◆ PASSAGE FOR REVIEW:
══════
# Intro
While this notebook focuses on understanding through clear explanations and visualizations,a professional implementation could involve separate files for better organization:
- **model.py**: Contains the neural network architecture.
- **agent.py**: Contains the DRL algorithm.
- **trainning.py**: Contains the agent interaction with the environment to provide the training and testing loops.

This notebook contains all above files in one place for better understanding! Consider this notebook the first chapter of our DRL adventure! In next notebooks, we'll be more focused on the implementation of the algorithms. 


# Simulation Environment

In [5]:
# Game of Pong Simulation environment
import gymnasium as gym
import gymnasium.utils.seeding as seeding
from gymnasium.wrappers import AtariPreprocessing, RecordVideo
import ale_py



import numpy as np
import random
from collections import namedtuple, deque
import torch
import torch.nn.functional as F
import torch.optim as optim

BUFFER_SIZE = int(1e5)  # replay buffer size
BATCH_SIZE = 64         # minibatch size
GAMMA = 0.99            # discount factor
TAU = 1e-3              # for soft update of target parameters
LR = 5e-4               # learning rate 
UPDATE_EVERY = 4        # how often to update the network

device = torch.device("cuda:0" if torch.cuda.is_available() else "cpu")
══════
◆ ENTRIES SUPPLIED:
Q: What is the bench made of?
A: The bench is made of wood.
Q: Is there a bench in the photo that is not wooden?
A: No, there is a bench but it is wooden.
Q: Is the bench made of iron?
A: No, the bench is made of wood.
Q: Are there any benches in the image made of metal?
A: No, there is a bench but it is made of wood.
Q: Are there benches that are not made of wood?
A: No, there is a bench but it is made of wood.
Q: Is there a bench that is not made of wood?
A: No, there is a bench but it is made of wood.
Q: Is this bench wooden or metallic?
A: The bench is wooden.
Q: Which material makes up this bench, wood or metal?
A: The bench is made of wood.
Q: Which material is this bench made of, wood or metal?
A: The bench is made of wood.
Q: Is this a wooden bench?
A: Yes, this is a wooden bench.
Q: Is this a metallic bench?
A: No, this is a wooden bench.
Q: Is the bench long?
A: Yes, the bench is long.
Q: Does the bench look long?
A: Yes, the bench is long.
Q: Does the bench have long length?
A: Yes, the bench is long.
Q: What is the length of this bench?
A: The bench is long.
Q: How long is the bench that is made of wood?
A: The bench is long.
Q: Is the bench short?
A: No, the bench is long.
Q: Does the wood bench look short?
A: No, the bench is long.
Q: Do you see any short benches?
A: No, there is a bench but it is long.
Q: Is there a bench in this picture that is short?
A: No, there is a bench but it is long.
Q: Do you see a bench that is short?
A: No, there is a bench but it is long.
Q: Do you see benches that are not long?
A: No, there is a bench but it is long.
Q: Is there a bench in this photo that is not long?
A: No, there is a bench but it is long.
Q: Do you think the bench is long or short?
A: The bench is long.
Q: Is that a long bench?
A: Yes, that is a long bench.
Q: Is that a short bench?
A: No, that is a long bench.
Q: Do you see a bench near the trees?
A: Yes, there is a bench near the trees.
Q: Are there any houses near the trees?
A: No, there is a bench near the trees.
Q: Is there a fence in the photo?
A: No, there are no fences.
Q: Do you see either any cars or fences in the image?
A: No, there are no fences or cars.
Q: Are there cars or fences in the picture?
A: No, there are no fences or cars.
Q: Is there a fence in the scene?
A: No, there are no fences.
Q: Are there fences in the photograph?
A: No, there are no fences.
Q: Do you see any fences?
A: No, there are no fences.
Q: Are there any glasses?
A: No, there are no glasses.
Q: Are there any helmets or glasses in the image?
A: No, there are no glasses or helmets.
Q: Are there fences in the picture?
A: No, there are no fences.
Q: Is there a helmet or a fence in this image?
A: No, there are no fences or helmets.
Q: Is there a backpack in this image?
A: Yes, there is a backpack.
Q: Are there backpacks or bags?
══════
◆ PROMPT 1: In the DRL notebook above, list every constant written in uppercase, with the value assigned to each.
◆ PROMPT 2: Extend the DRL notebook above, starting right after its last line of code.

◆ RESPONSE AREA 1:
BUFFER_SIZE = int(1e5)
BATCH_SIZE = 64
GAMMA = 0.99
TAU = 1e-3
LR = 5e-4
UPDATE_EVERY = 4

◆ RESPONSE AREA 2:
DefaultRandomSeed = 10 
# Create the Pong environment
env = gym.make("ALE/Pong-v5",frameskip=1)
env.np_random, _ = seeding.np_random(DefaultRandomSeed)
env.reset(seed=DefaultRandomSeed)
env = AtariPreprocessing(env) # Frame skipping, Grayscale, Resize (To 84*84), Stack 4 frames




# Example interaction with the environment
for _ in range(1000):
    action = env.action_space.sample()  # Take a random action
    observation, reward , terminated, truncated, info = env.step(action)  # Apply the action

    if terminated or truncated:
        state = env.reset()  # Reset the environment if done

print(terminated)
print(info)


A.L.E: Arcade Learning Environment (version 0.9.0+750d7f9)
[Powered by Stella]


False
{'lives': 0, 'episode_frame_number': 295, 'frame_number': 4026}


# DQN Algorithm walk through 
In this part we will review all the steps in the DQN in general and in the next sections, we will learn about each step in details. The following steps are written based on the pseducode providede in the [main DQN paper](https://arxiv.org/abs/1312.5602). Steps are as folllows :
1. Initialize Experince Replay Buffer ($\mathcal{D} $)
2. Initialize action-value function network (${Q}$) with random weights ($\theta$)
3. Initialize target action-value function network ($\hat{Q}$)
4. In each episode
    -  In each step (Until episode is done or terminated)
        - Run action selection policy
            - chose a random action with a probability of $\epsilon$
            - **Otherwise** use action that maximizes the output of ${Q}$ network
        - step function! : take action $a_t$, shift to $s_{t+1}$, and receive reward $r_{t}$
        



# Model 

In [6]:
import torch
import torch.nn as nn
import torch.nn.functional as F


class QNetwork(nn.Module):

    def __init__(self, action_size):
        super(QNetwork, self).__init__()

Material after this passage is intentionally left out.